WASHINGTON — At a town hall last month in Corydon, Iowa, Sen. Chuck Grassley (R-IA) was confronted by a young constituent about her immigration status.
“I still don’t have a guaranteed path to citizenship,” Jessica Ahluwalia told Grassley, explaining that despite migrating legally to Iowa over a decade ago at the age of 11, her future in the U.S. remains uncertain.
“Are you want they call a DACA kid?” asked Grassley. “No,” Ahluwalia said. “DACA is for people who came here illegally. I came here legally.”
Thank you Senator @ChuckGrassley for listening to my story and also the people of Iowa at the Town Hall.
It means a lot to me that you support us and believe solving the aging out issue is important and non controversial. Your support will help so many Iowans, thank you! pic.twitter.com/ZLqTyu8Geh
— Jessica Ahluwalia (@jessicawalia01) August 18, 2022
A Grassley aide who attended the town hall then stepped in, reminding the senator of meetings he has had on Capitol Hill with Improve The Dream, an organization that advocates for the 200,000 legal immigrants known as “documented dreamers” who face aging out of their parent-, employer-, or education-based visa sponsorship.

### WRITTEN REQUEST 1
Can you retype the rows from the line with "family: Hydrangeaceae" up to and including the line with "family: Asteraceae"?

### STORED RECORDS

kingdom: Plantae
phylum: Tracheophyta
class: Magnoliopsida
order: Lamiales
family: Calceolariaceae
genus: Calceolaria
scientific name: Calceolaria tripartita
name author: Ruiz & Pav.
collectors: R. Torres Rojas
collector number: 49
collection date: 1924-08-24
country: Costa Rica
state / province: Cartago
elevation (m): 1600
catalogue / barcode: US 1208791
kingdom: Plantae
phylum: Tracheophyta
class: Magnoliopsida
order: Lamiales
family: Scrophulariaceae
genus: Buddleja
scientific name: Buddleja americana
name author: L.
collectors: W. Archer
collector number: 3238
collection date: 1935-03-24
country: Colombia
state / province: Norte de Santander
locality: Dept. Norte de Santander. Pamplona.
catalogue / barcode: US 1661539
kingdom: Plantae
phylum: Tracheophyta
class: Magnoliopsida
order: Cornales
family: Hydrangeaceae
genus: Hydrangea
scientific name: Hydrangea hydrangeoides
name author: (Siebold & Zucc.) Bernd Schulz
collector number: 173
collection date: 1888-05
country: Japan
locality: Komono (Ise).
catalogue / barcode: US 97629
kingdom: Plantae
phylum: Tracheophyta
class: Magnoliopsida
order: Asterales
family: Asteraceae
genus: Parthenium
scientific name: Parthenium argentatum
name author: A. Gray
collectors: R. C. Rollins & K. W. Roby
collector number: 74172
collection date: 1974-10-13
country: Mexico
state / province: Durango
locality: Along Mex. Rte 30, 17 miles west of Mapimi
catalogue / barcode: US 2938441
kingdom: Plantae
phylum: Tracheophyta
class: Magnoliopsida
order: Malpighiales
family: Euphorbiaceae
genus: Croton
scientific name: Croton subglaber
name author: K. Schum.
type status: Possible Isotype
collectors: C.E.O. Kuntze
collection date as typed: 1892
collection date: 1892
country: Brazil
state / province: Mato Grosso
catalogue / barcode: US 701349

### WRITTEN REQUEST 2
Would you echo the Grassley town hall article word for word, from "It means a lot" up to and including "education-based visa sponsorship."?

### WRITTEN SOLUTION 1
family: Hydrangeaceae
genus: Hydrangea
scientific name: Hydrangea hydrangeoides
name author: (Siebold & Zucc.) Bernd Schulz
collector number: 173
collection date: 1888-05
country: Japan
locality: Komono (Ise).
catalogue / barcode: US 97629
kingdom: Plantae
phylum: Tracheophyta
class: Magnoliopsida
order: Asterales
family: Asteraceae

### WRITTEN SOLUTION 2
It means a lot to me that you support us and believe solving the aging out issue is important and non controversial. Your support will help so many Iowans, thank you! pic.twitter.com/ZLqTyu8Geh
— Jessica Ahluwalia (@jessicawalia01) August 18, 2022
A Grassley aide who attended the town hall then stepped in, reminding the senator of meetings he has had on Capitol Hill with Improve The Dream, an organization that advocates for the 200,000 legal immigrants known as “documented dreamers” who face aging out of their parent-, employer-, or education-based visa sponsorship.